In this week’s edition of Option Flows, Tony Stewart is commenting on the recent market movements.
Uncertainty in the Middle East.
Certainty as BTC block halving reached.
Spot seemed to oscillate with the former.
Option flow was inconclusive.
BTC Call buyers on the rally, FOMO+shortcovering; Put buyers hedging downside.
ETH Overwriter restructured.
Jun 6.5k Calls swept x50k.
2) Rhetoric, apparent cessation, then reaction was the story of Israel-Iran tensions.
Manifestation chronologically was steep Put Skew to hedge downside, Call buyers as tensions subsided, Put buying to hedge portfolios just in case, and a sweep of the lows on dramatic reports.
3) Implied Vol firmed on Optionality buying (Call+Put buys), but the wait for Iran-Israel action caused Long IV to drift during times of inaction, and to sharply surge as the market responded to wild reports in the news and the human mind’s interpretation of face-saving rhetoric.
4) Buyers of Apr+May 57-60k Puts, and Apr 60-55k Put spreads to protect.
Buyers of Apr 64k+ 64-70k Call spreads, and May 69k Calls for upside exposure on the bounces. Sellers of Apr, May+Jun 65-70k Calls applying IV pressure.

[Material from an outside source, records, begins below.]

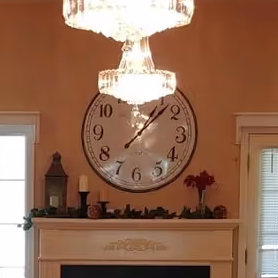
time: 1:07
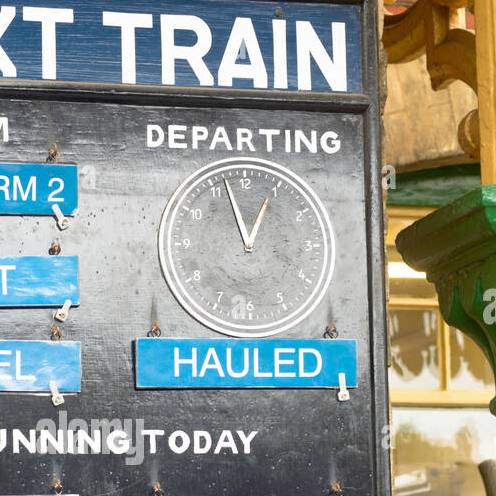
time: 12:57
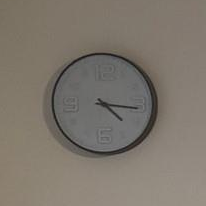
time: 4:16
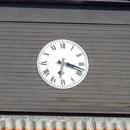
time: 6:18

Restructuring of post-halving Calls, brought nearer.
5) ETH flows are less complex.
ETH rally believers remain weak, and opportunities to gain yield by selling Calls are dominant.
Last week’s seller of Apr 3.5-3.6k Calls to fund the Jun ~3k-2.5k Put spreads bought back the Apr Calls and sold May 3.6-3.9k Calls alongside others.
6) A stray conspicuous purchase of 50k Jun 6.5k Calls was out of the blue; $1m spent in premium, but so far OTM an insufficient amount of Vega to override the over-writer’s Vega sales via the May Calls.
Despite that, ETH IV (using Dvol as a proxy) remained at a premium to BTC.
7) This environment with high Put Skew and downside caution has also changed the dynamic of Spot-Vol correlation with Spot < 61k and 3k (BTC+ETH respectively) causing a reaction pump in IV as fear of severe downside reaction to unprecedented global tensions momentarily took over.
8) 4/20 day BTC Halving occurred earlier today bringing BTC block rewards to 3.25 BTC, cutting BTC emissions by 50%.
Considerable post-Halving dated Call buying has taken place over the last few months, but it has not been certain if this was ETF-related or Halving narrative.
9) Some restructuring of these BTC OTM mid-long dated Calls suggests impatience.
This week we have observed Dec 100k Calls moved to Sep 100+110k Calls x1800, Sep 90k Calls moved to May 80k Calls x1875, May65-Jun70k Calls sold out small, disguised on DSOB.
Term-structure flatter.
10) Rallies post-halving tend not to be immediate, but a narrative now absorbed by a new institutionalized client base perhaps may have driven Call buying or now lead to continued demand.
This is just one of several narratives currently sparring for top-spot in a greater arena.